I've seen you mention this a few times and I'm having difficulty understanding how you can state so? I saw the equations you put out in some thread, but you can hardly just toss out an equation that is able to point out real world power scaling characteristics of all chips, regardless of where they are at their power curve. You seem to think all chips behave the same way? That is not the case at all. Here for example is an AMD APU tested by Anandtech with different clock rates/voltages and the resulting power consumption. You can see the power scaling is very different to what your equation would state.
https://www.anandtech.com/show/12542/overclocking-the-amd-ryzen-apus-guide-results/7
The formula includes a set amount of power draw as well, Po. If we are looking at total power, and include numbers we must calculate holistically.
Total power = Po + Pv
I don't know what Po is as it is the amount of minimal power to keep the chip running before you engage in actual activity. So basically, just keep it 'on'.
And Pv = CV^2fa
In this exercise, C, a are going to stay constant.
With frequency varying proportionally with V.
so Pv = f^3
no, not that far off actually.
3000 Mhz vs 4000 Mhz
that's 4/3
(4/3)^3
= 2.37 times more power.
So if I account for 30 cores, lets say the minimum power to keep each core active is 1W.

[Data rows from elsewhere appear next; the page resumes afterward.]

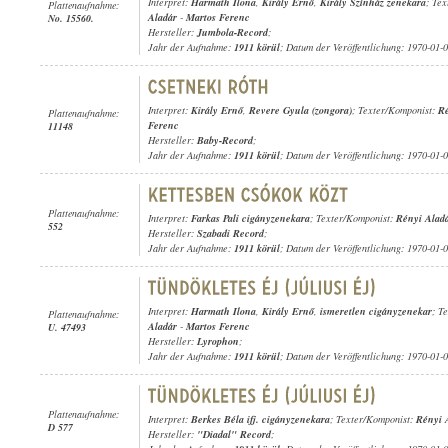
Interpret:
Harmath Ilona
,
Király Ernő
,
Király Színház zenekara
; Te
Plattenaufnahme:
Aladár
-
Martos Ferenc
No. 15560.
Hersteller:
Jumbola-Record
;
Jahr der Aufnahme:
1911 körül
; Datum der Veröffentlichung: 1970-01-
Interpret:
Király Ernő
,
Revere Gyula (zongora)
; Texter/Komponist:
Ré
Plattenaufnahme:
Ferenc
11148
Hersteller:
Baby-Record
;
Jahr der Aufnahme:
1911 körül
; Datum der Veröffentlichung: 1970-01-
Plattenaufnahme:
Interpret:
Farkas Pali cigányzenekara
; Texter/Komponist:
Rényi Alad
552
Hersteller:
Szabadi Record
;
Jahr der Aufnahme:
1911 körül
; Datum der Veröffentlichung: 1970-01-
Interpret:
Harmath Ilona
,
Király Ernő
,
ismeretlen cigányzenekar
; T
Plattenaufnahme:
Aladár
-
Martos Ferenc
U. 47493
Hersteller:
Lyrophon
;
Jahr der Aufnahme:
1911 körül
; Datum der Veröffentlichung: 1970-01-
Plattenaufnahme:
Interpret:
Berkes Béla ifj. cigányzenekara
; Texter/Komponist:
Rényi 
D 577
Hersteller:
"Diadal" Record
;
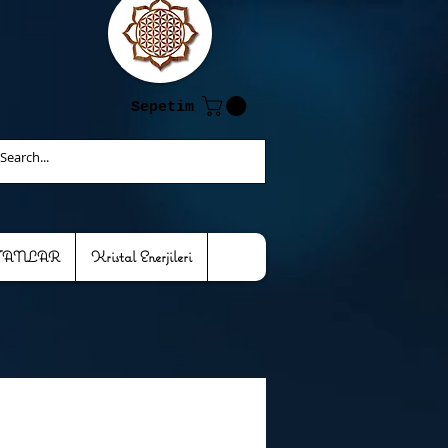
Sepetim
TANLAR
Kristal Enerjileri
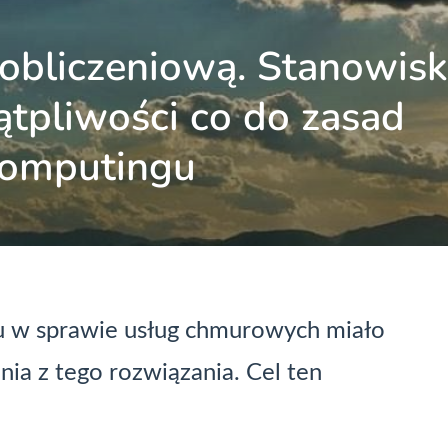
obliczeniową. Stanowis
tpliwości co do zasad
 computingu
u w sprawie usług chmurowych miało
nia z tego rozwiązania. Cel ten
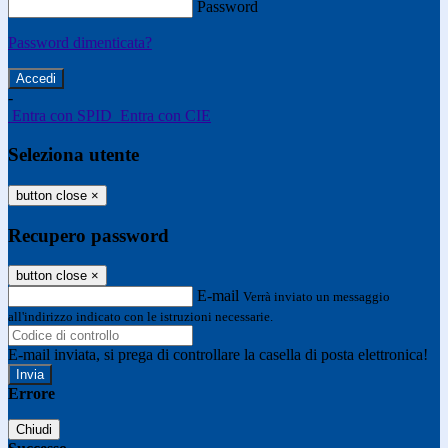
Password
Password dimenticata?
-
Entra con SPID
Entra con CIE
Seleziona utente
button close
×
Recupero password
button close
×
E-mail
Verrà inviato un messaggio
all'indirizzo indicato con le istruzioni necessarie.
E-mail inviata, si prega di controllare la casella di posta elettronica!
Errore
Chiudi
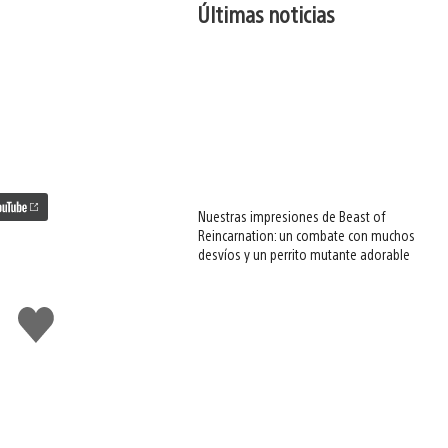
Últimas noticias
Nuestras impresiones de Beast of
Reincarnation: un combate con muchos
desvíos y un perrito mutante adorable
Me
gusta
esto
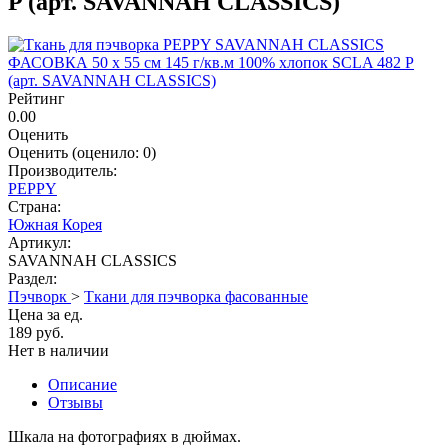
P (арт. SAVANNAH CLASSICS)
Рейтинг
0.00
Оценить
Оценить
(оценило:
0
)
Производитель:
PEPPY
Страна:
Южная Корея
Артикул:
SAVANNAH CLASSICS
Раздел:
Пэчворк
>
Ткани для пэчворка фасованные
Цена за ед.
189 руб.
Нет в наличии
Описание
Отзывы
Шкала на фотографиях в дюймах.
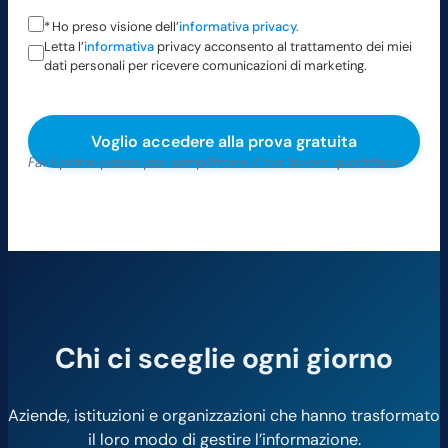
*
Ho preso visione dell’
informativa privacy.
Letta l’
informativa
privacy acconsento al trattamento dei miei
dati personali per ricevere comunicazioni di marketing.
Si prega di lasciare vuoto questo campo.
Fai il primo passo per semplificare il tuo lavoro quotidiano.
Chi ci sceglie ogni giorno
Aziende, istituzioni e organizzazioni che hanno trasformato
il loro modo di gestire l’informazione.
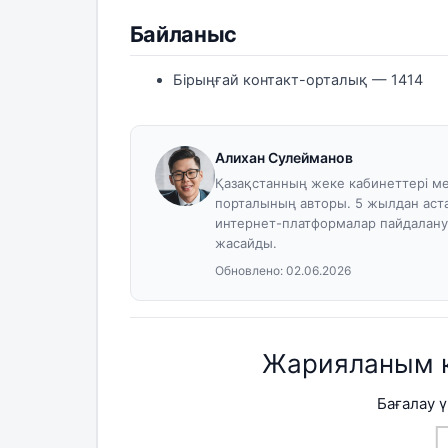
Байланыс
Бірыңғай контакт-орталық — 1414
Алихан Сулейманов
Қазақстанның жеке кабинеттері ме
порталының авторы. 5 жылдан аст
интернет-платформалар пайдалан
жасайды.
Обновлено:
02.06.2026
Жарияланым 
Бағалау 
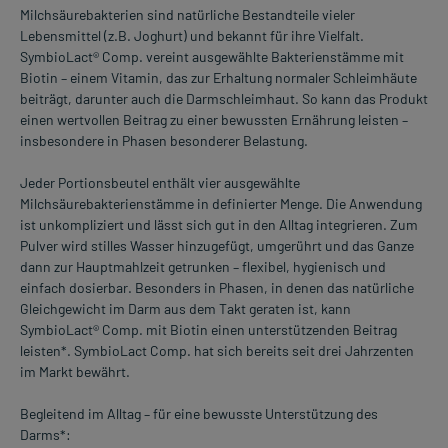
Milchsäurebakterien sind natürliche Bestandteile vieler
Lebensmittel (z.B. Joghurt) und bekannt für ihre Vielfalt.
SymbioLact® Comp. vereint ausgewählte Bakterienstämme mit
Biotin – einem Vitamin, das zur Erhaltung normaler Schleimhäute
beiträgt, darunter auch die Darmschleimhaut. So kann das Produkt
einen wertvollen Beitrag zu einer bewussten Ernährung leisten –
insbesondere in Phasen besonderer Belastung.
Jeder Portionsbeutel enthält vier ausgewählte
Milchsäurebakterienstämme in definierter Menge. Die Anwendung
ist unkompliziert und lässt sich gut in den Alltag integrieren. Zum
Pulver wird stilles Wasser hinzugefügt, umgerührt und das Ganze
dann zur Hauptmahlzeit getrunken – flexibel, hygienisch und
einfach dosierbar. Besonders in Phasen, in denen das natürliche
Gleichgewicht im Darm aus dem Takt geraten ist, kann
SymbioLact® Comp. mit Biotin einen unterstützenden Beitrag
leisten*. SymbioLact Comp. hat sich bereits seit drei Jahrzenten
im Markt bewährt.
Begleitend im Alltag – für eine bewusste Unterstützung des
Darms*:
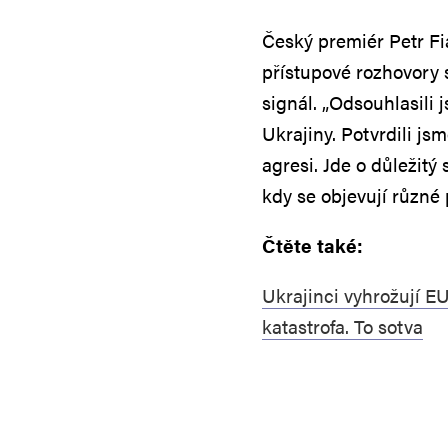
Český premiér Petr Fi
přístupové rozhovory s
signál. „Odsouhlasili 
Ukrajiny. Potvrdili js
agresi. Jde o důležitý
kdy se objevují různé 
Čtěte také:
Ukrajinci vyhrožují EU
katastrofa. To sotva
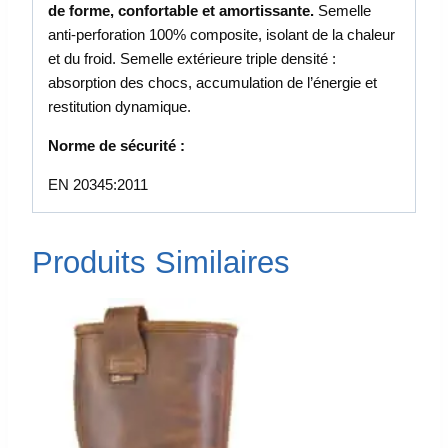
de forme, confortable et amortissante.
Semelle
anti-perforation 100% composite, isolant de la chaleur
et du froid. Semelle extérieure triple densité :
absorption des chocs, accumulation de l’énergie et
restitution dynamique.
Norme de sécurité :
EN 20345:2011
Produits Similaires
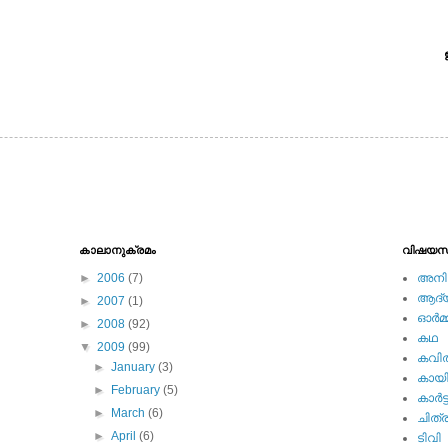
കാലാനുക്രമം
വിഷയസ
►
2006
(7)
അനിമ
ആദ്യ 
►
2007
(1)
ഓര്‍മ്
►
2008
(92)
കഥ
▼
2009
(99)
കവി
►
January
(3)
കായ
►
February
(5)
കാര്‍ട്
►
March
(6)
ചിത്ര
►
April
(6)
ടിവി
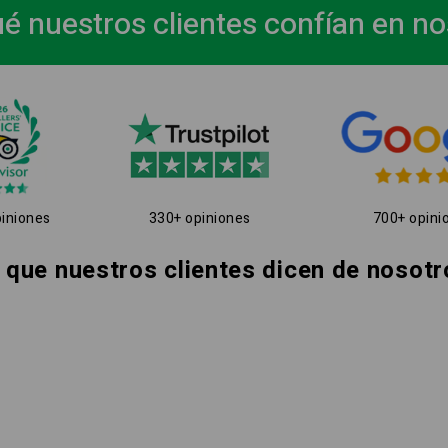
é nuestros clientes confían en n
iniones
330+ opiniones
700+ opini
 que nuestros clientes dicen de nosotr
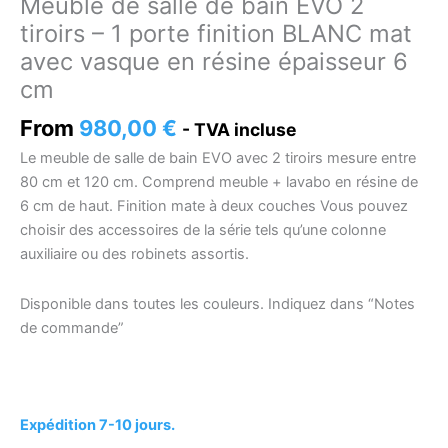
Meuble de salle de bain EVO 2
tiroirs – 1 porte finition BLANC mat
avec vasque en résine épaisseur 6
cm
From
980,00
€
- TVA incluse
Le meuble de salle de bain EVO avec 2 tiroirs mesure entre
80 cm et 120 cm. Comprend meuble + lavabo en résine de
6 cm de haut. Finition mate à deux couches Vous pouvez
choisir des accessoires de la série tels qu’une colonne
auxiliaire ou des robinets assortis.
Disponible dans toutes les couleurs. Indiquez dans “Notes
de commande”
Expédition 7-10 jours.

So it's really 30*(1W) + 39W @ 3000 Mhz. = 69W
Lets look at the variable now for 4000Mhz:
39W * 2.37 = 92.43W
Go back to our equation here
Po + Pv = Total power
30W + 92.43W = 122.43W
Not all that far off from 118W
That's not accounting for any other forms of power redistribution.
So I chose 30 just because. I really don't know what the 'Po' voltage is for each core. But it's likely a little higher than 1W. They say idle power is 18.9W (honestly I'm not sure where the power savings are, if they are shutting down idle etc) but it has 4 cores. So an idle wattage of nearly 4.725W per core.
A Ryzen 3600 is 51W idle with 8 cores. So 6.375W.
I'll try to plug in 4.725W per core
4*4.725W + 50.1*2.67 = 152.667W
Not all that far from the mark. I suspect Po is higher per core, but on idle they may be shutting down a lot of transistors.